▶ Directions
Below is a block of entries, which should be copied verbatim apart from the pictures.

(Dataset entries)
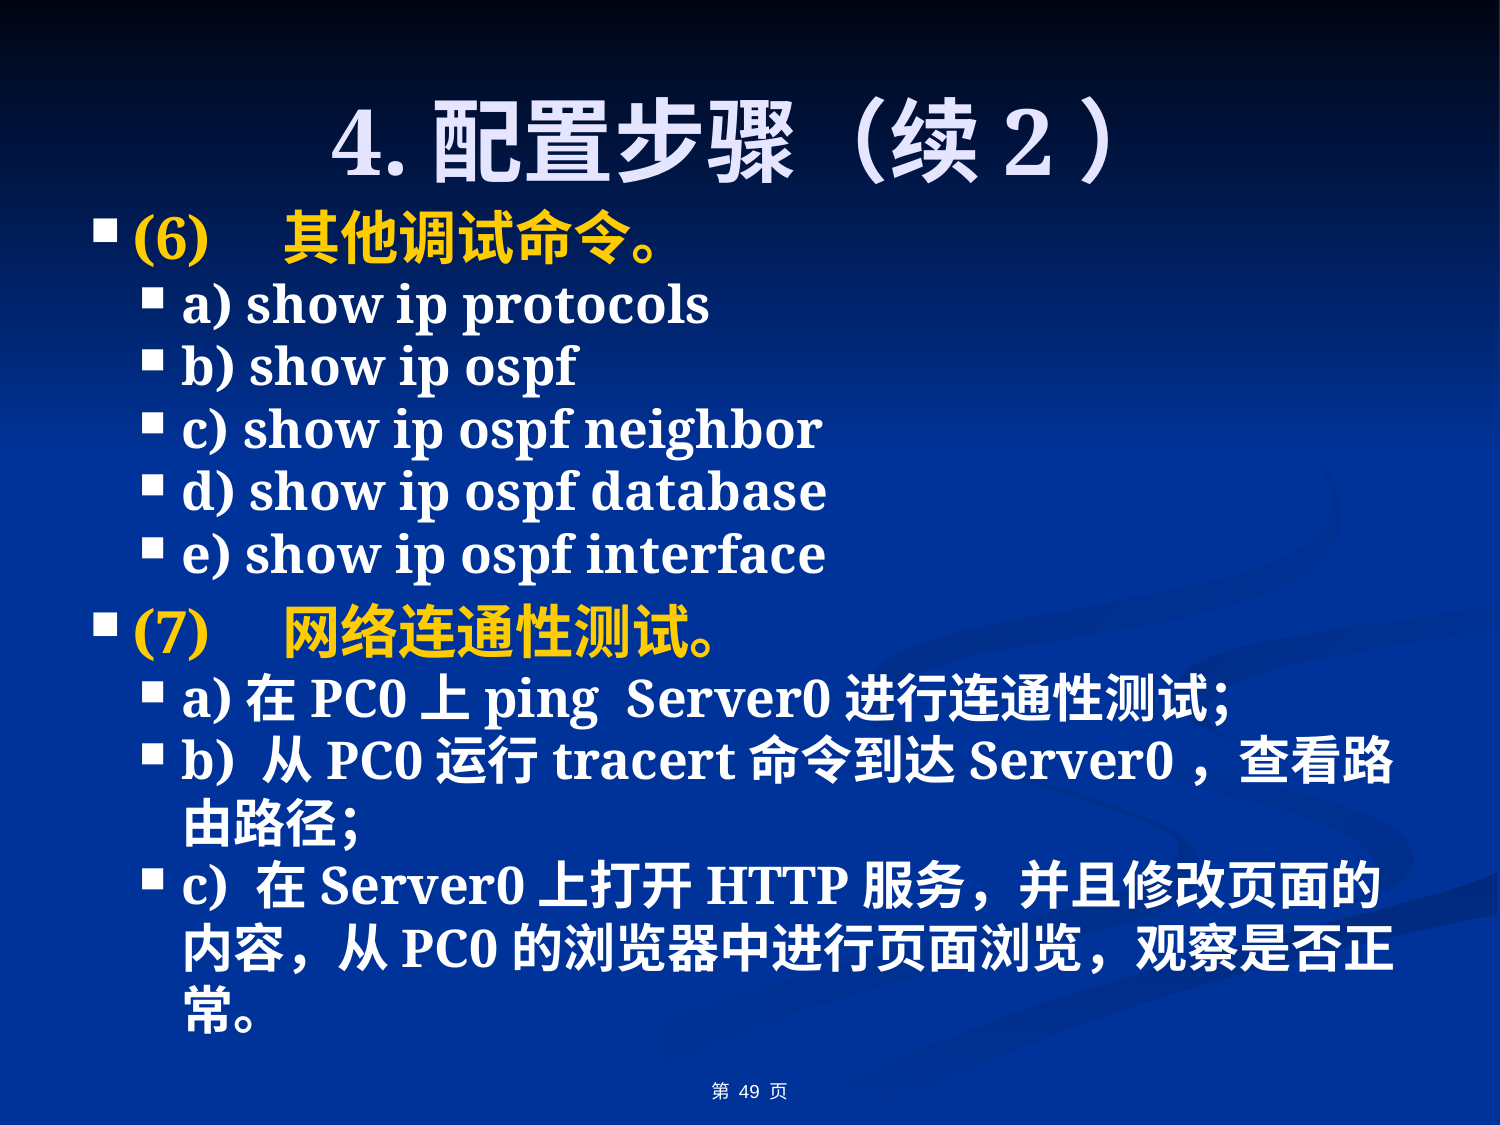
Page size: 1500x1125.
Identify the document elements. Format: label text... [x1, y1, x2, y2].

title 4.配置步骤（续2） [75, 45, 1425, 193]
footer 第 49 页 [512, 1032, 988, 1111]
list (6) 其他调试命令。 a) show ip protocols b) show ip ospf c) show ip ospf neighbor d) show ip ospf database e) show ip ospf interface (7) 网络连通性测试。 a)在PC0上ping Server0进行连通性测试； b) 从PC0运行tracert命令到达Server0，查看路由路径； c) 在Server0上打开HTTP服务，并且修改页面的内容，从PC0的浏览器中进行页面浏览，观察是否正常。 [75, 193, 1425, 936]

▶ Written answer
Page size: 1500x1125.
Identify the document elements. Format: label text... [x1, y1, x2, y2].

title 4.配置步骤（续2） [75, 45, 1425, 193]
footer 第 49 页 [512, 1032, 988, 1111]
list (6) 其他调试命令。 a) show ip protocols b) show ip ospf c) show ip ospf neighbor d) show ip ospf database e) show ip ospf interface (7) 网络连通性测试。 a)在PC0上ping Server0进行连通性测试； b) 从PC0运行tracert命令到达Server0，查看路由路径； c) 在Server0上打开HTTP服务，并且修改页面的内容，从PC0的浏览器中进行页面浏览，观察是否正常。 [75, 193, 1425, 936]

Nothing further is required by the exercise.